In unix systems, tar is a widely used tool to package and compress files, tar always spends a lot of time on compression, because the programs it used don’t support multi-thread computing, but tar supports we use specified program to compress file(s), which means we can use the programs support multi-thread programming to compress files with higher speed!
From the manual:
-I, –use-compress-program PROG
filter through PROG (must accept -d)
3 Tools for parallel compression I will use today:
- gz: pigz
- bz2: pbzip2
- xz: pxz
Originally commands to tar with compression:
- gz: tar -czf tarball.tgz files
- bz2: tar -cjf tarball.tbz files
- xz: tar -cJf tarball.txz files
- gz: tar -I pigz -cf tarball.tgz files
- bz2: tar -I pbzip2 -cf tarball.tbz files
- xz: tar -I pxz -cf tarball.txz files
I am going to use linux kernel v3.18.6 as sample and threw the whole directory on ramdisk to compress them and compare the difference!

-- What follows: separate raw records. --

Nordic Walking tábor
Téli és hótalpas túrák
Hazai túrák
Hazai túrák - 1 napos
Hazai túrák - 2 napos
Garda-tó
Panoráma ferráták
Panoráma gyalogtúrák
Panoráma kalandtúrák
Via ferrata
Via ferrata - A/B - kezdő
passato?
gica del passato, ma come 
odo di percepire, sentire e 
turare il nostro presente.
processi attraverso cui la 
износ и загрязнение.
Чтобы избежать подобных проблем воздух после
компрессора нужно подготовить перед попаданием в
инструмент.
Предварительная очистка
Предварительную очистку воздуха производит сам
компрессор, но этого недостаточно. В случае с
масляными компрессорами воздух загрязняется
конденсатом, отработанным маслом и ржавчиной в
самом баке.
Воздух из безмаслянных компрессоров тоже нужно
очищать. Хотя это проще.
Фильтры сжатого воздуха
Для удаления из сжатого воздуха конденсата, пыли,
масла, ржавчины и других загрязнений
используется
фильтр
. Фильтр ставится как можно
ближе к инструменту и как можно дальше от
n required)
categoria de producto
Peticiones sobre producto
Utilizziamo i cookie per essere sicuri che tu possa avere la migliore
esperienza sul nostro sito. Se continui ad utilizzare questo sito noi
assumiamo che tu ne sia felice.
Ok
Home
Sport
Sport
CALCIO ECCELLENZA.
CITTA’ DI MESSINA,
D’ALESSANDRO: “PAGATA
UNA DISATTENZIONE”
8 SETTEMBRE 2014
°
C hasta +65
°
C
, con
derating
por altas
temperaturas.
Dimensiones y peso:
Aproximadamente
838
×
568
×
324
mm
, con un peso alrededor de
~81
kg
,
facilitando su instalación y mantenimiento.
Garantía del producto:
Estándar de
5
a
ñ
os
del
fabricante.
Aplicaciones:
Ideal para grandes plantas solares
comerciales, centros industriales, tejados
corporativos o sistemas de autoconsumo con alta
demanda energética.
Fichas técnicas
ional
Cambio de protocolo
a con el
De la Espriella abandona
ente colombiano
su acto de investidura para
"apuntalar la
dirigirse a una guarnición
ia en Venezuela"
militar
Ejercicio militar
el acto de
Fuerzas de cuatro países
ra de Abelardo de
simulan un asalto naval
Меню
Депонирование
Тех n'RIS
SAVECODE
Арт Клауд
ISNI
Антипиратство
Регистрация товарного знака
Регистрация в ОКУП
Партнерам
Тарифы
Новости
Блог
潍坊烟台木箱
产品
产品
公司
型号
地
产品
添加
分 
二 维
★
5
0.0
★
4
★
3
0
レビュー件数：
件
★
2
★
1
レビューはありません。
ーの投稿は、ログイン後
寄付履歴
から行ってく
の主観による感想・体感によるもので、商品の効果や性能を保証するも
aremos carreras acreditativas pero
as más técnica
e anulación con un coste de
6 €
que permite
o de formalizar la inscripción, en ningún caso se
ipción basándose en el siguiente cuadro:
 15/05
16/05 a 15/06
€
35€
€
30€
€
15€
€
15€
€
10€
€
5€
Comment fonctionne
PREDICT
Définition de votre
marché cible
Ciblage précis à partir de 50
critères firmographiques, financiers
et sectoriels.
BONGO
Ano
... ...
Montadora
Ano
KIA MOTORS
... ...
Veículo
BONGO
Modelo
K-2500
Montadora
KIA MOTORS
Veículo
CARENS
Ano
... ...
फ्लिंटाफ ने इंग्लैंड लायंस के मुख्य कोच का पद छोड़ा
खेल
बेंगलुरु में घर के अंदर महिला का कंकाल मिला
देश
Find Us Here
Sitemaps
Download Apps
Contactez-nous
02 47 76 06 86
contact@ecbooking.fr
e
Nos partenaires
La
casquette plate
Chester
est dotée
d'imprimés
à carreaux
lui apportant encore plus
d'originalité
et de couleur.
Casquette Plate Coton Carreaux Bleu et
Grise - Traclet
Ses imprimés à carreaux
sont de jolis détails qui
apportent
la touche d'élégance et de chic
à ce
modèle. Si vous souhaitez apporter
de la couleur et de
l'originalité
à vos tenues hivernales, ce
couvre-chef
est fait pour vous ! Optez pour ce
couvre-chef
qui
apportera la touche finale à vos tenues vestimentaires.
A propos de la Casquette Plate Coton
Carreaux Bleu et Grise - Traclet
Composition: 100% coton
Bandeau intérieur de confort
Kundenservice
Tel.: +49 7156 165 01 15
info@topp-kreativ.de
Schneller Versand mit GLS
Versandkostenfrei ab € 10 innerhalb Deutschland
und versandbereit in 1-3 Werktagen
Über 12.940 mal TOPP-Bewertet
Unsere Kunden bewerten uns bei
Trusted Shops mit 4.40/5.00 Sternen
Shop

(PS: CPU is Intel(R) Xeon(R) CPU E3-1220 V2 @ 3.10GHz, 4 cores, 4 threads, 16GB ram)
. gzip bzip2 xz
Single-thread 17.466s 50.004s 3m54.735s
Multi-thread 4.623s 13.818s 1m10.181s
How faster ? 3.78x 3.62x 3.34x
Because I didn’t specify the parameter, just let them decide the default compress level, so the space they used may be a little bit different, but we still can add parameter(s) like this:
-9 to increase the compress level, the result will become 81020940 bytes but not 84479960 bytes, so we save more 3.3 mega bytes! (also spent 40 more secs)
Very useful for me!